Project Description

Project Description
August 2001

Project Description

We are grateful to the Community Adjustment Program of the Ontario Ministry of Training, Colleges and Universities for funding this first stage of SPNO’s Social Capital Formation Project. We are undertaking four-five community case studies in this research and development project. The participating communities are Halton (food security), Kitchener (neighbourhood festival), Sudbury (community gardens), Kingston (youth employment), and, if possible, Toronto (community access to civic space).

Research Approach

The following schematic illustrates the Project’s research approach. First, a “lifeline analysis” is conducted in each community to get a sense from project leadership of the history and key milestones and influences on the project’s development. The lifeline tracks the project’s history by asking key participants in its development to identify and describe critical moments in project development. Important external influences giving impetus to or setting the project back are also identified. Thanks to the artistic skills of David Hasbury, a co-facilitator in the lifeline process, all of this history is captured graphically with in images and colours on a wall-size chart. This process has proved to be very helpful and eye-opening to the local leaders who have participated.

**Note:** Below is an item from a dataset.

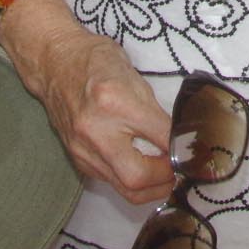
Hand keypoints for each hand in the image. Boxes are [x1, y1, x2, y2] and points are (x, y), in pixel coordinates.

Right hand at [4, 7, 174, 202]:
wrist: (54, 63)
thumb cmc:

Documentation review, site observations (e.g. visits to community gardens in Sudbury and school breakfast programs in Halton) and interviews/discussions with leaders and program participants follow the lifeline analysis. Interviews with individuals and small groups follow a “line of inquiry” searching for the dimensions of social capital and its formation.

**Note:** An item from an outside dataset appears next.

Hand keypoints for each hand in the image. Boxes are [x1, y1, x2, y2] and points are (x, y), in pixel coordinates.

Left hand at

Several forms of participant surveys are also being employed to identify and measure various aspects of social capital as derived from our study of the literature. Our lines of inquiry also seek information about the role of social planning and social planning practitioners in the formation of social capital. All of this data and analysis is reported back to the local project leadership for its own potential use in planning and strategy development. It is also, of course, used to draft a case study for each local community. These case studies will be used to develop a strategic resource guide for social planning council practice in the formation of social capital in local communities.

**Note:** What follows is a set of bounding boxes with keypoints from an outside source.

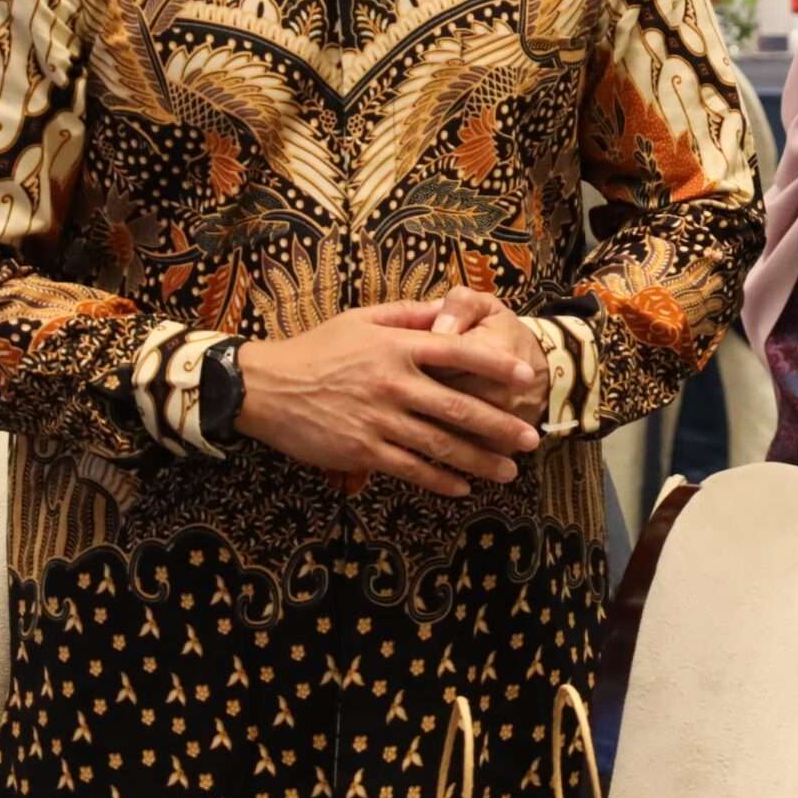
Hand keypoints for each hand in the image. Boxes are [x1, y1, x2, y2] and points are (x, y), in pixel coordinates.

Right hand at [233, 304, 541, 498]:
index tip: (525, 375)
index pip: (459, 353)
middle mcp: (394, 383)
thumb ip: (407, 315)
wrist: (266, 387)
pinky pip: (411, 469)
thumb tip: (447, 310)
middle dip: (501, 425)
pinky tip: (462, 487)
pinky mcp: (363, 451)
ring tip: (509, 471)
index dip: (496, 364)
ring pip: (441, 444)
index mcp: (397, 347)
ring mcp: (379, 420)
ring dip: (479, 460)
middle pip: (459, 407)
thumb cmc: (316, 349)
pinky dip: (440, 480)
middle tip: (531, 438)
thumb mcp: (361, 320)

Products and Results of Research

By April 2002, the Social Capital Formation Project will:

  • Produce individual case studies on social capital formation strategies in four to five communities across Ontario.
  • Prepare and disseminate regular bulletin updates on the status and progress with the case study research (see e-Bulletins).
  • Establish a web page for sharing information on the project.
  • Conduct and expert workshop to gain outside insights and comments on the case study research.
  • Synthesize the case study research into a Resource Guide for Social Capital Formation by Social Planning Councils that proposes a model of strategic practice in the use of bonding, bridging, and scaling-up strategies.
  • Sponsor a provincial forum to review the case study research present the model for social planning strategies in social capital formation.

The Project is overseen by a Steering Committee appointed by the SPNO membership (see Project Leadership).